:: ACTION ITEM ::
Each entry should be restated word for word, with all pictures left out.

= Beginning of Section =

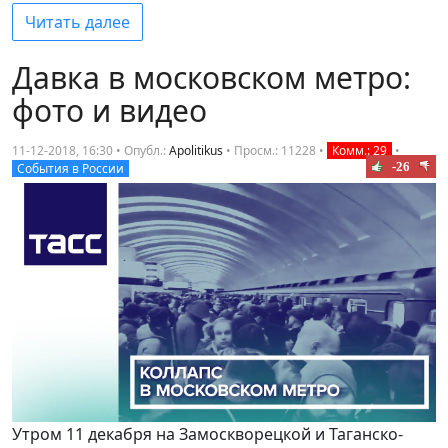
Читать далее
Давка в московском метро:
фото и видео
11-12-2018, 16:30 • Опубл.:
Apolitikus
•
Просм.: 11228
•
Комм.: 29
•
-26
События в России
Утром 11 декабря на Замоскворецкой и Таганско-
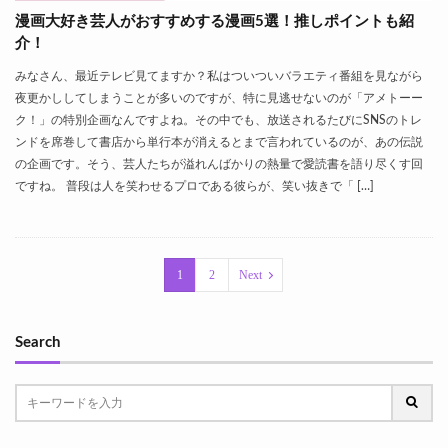
漫画大好き芸人がおすすめする漫画5選！推しポイントも紹
介！
みなさん、最近テレビ見てますか？私はついついバラエティ番組を見ながら
夜更かししてしまうことが多いのですが、特に見逃せないのが「アメトーー
ク！」の特別企画なんですよね。その中でも、放送されるたびにSNSのトレ
ンドを席巻して書店から単行本が消えるとまで言われているのが、あの伝説
の企画です。そう、芸人たちが溢れんばかりの熱量で愛読書を語り尽くす回
ですね。 普段は人を笑わせるプロである彼らが、笑い抜きで「 […]
1
2
Next
Search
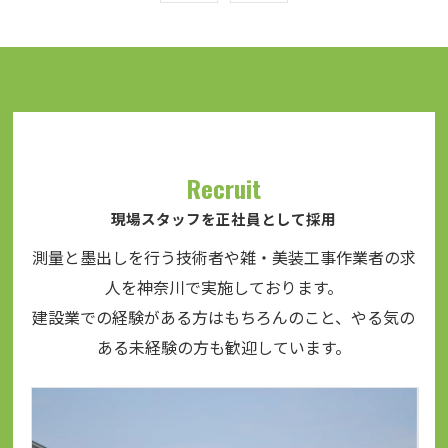
お問い合わせはこちら
Recruit
現場スタッフを正社員として採用
測量と墨出しを行う技術者や雑・美装工事作業者の求
人を神奈川で実施しております。
建設業での経験がある方はもちろんのこと、やる気の
ある未経験の方も歓迎しています。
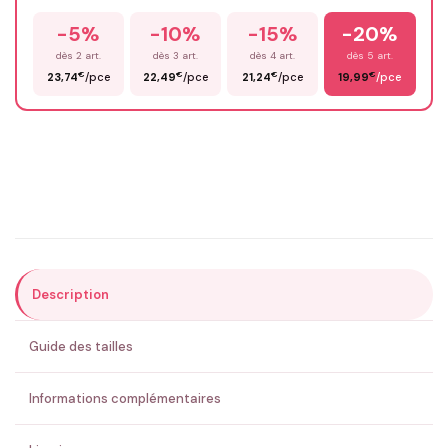
-5%
-10%
-15%
-20%
Prénom
*
dès 2 art.
dès 3 art.
dès 4 art.
dès 5 art.
€
€
€
€
23,74
/pce
22,49
/pce
21,24
/pce
19,99
/pce
Email
*
Précisions (optionnel)
Description
ENVOYER MA DEMANDE ✨
Guide des tailles
💚 Retour sous 24-48h
🇫🇷 Flocage en France
✅ Validation avant fabrication
Informations complémentaires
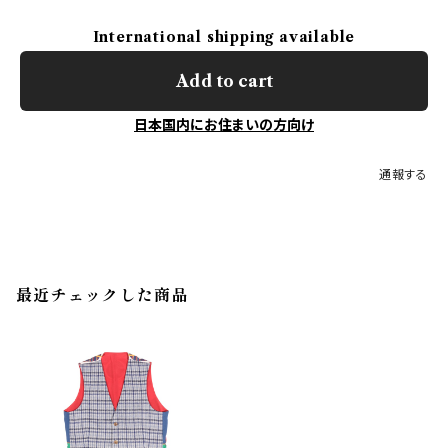
International shipping available
Add to cart
日本国内にお住まいの方向け
通報する
最近チェックした商品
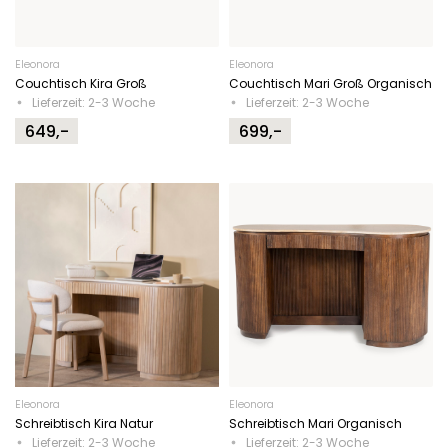
Eleonora
Eleonora
Couchtisch Kira Groß
Couchtisch Mari Groß Organisch
Lieferzeit: 2-3 Woche
Lieferzeit: 2-3 Woche
649,-
699,-
Eleonora
Eleonora
Schreibtisch Kira Natur
Schreibtisch Mari Organisch
Lieferzeit: 2-3 Woche
Lieferzeit: 2-3 Woche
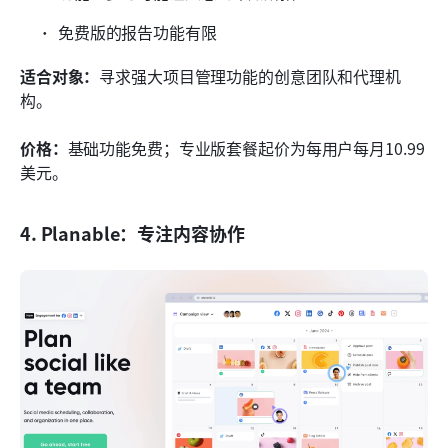
免费版的报告功能有限
适合对象：
寻求强大项目管理功能的创意团队和代理机
构。
价格：
基础功能免费；专业版套餐起价为每用户每月10.99
美元。
4. Planable：专注内容协作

= End of Section =

:: ANSWER TO THE PROBLEM ::
Читать далее
Давка в московском метро:
фото и видео
11-12-2018, 16:30 • Опубл.:
Apolitikus
•
Просм.: 11228
•
Комм.: 29
•
-26
События в России
Утром 11 декабря на Замоскворецкой и Таганско-
漫画大好き芸人がおすすめする漫画5選！推しポイントも紹
介！
みなさん、最近テレビ見てますか？私はついついバラエティ番組を見ながら
夜更かししてしまうことが多いのですが、特に見逃せないのが「アメトーー
ク！」の特別企画なんですよね。その中でも、放送されるたびにSNSのトレ
ンドを席巻して書店から単行本が消えるとまで言われているのが、あの伝説
の企画です。そう、芸人たちが溢れんばかりの熱量で愛読書を語り尽くす回
ですね。 普段は人を笑わせるプロである彼らが、笑い抜きで「 […]
1
2
Next
Search
お問い合わせはこちら
Recruit
現場スタッフを正社員として採用
測量と墨出しを行う技術者や雑・美装工事作業者の求
人を神奈川で実施しております。
建設業での経験がある方はもちろんのこと、やる気の
ある未経験の方も歓迎しています。
-5%
-10%
-15%
-20%
Prénom
*
dès 2 art.
dès 3 art.
dès 4 art.
dès 5 art.
€
€
€
€
23,74
/pce
22,49
/pce
21,24
/pce
19,99
/pce
Email
*
Précisions (optionnel)
Description
ENVOYER MA DEMANDE ✨
Guide des tailles
💚 Retour sous 24-48h
🇫🇷 Flocage en France
✅ Validation avant fabrication
Informations complémentaires
International shipping available
Add to cart
日本国内にお住まいの方向け
通報する
最近チェックした商品
Eleonora
Eleonora
Couchtisch Kira Groß
Couchtisch Mari Groß Organisch
Lieferzeit: 2-3 Woche
Lieferzeit: 2-3 Woche
649,-
699,-
Eleonora
Eleonora
Schreibtisch Kira Natur
Schreibtisch Mari Organisch
Lieferzeit: 2-3 Woche
Lieferzeit: 2-3 Woche
免费版的报告功能有限
适合对象：
寻求强大项目管理功能的创意团队和代理机
构。
价格：
基础功能免费；专业版套餐起价为每用户每月10.99
美元。
4. Planable：专注内容协作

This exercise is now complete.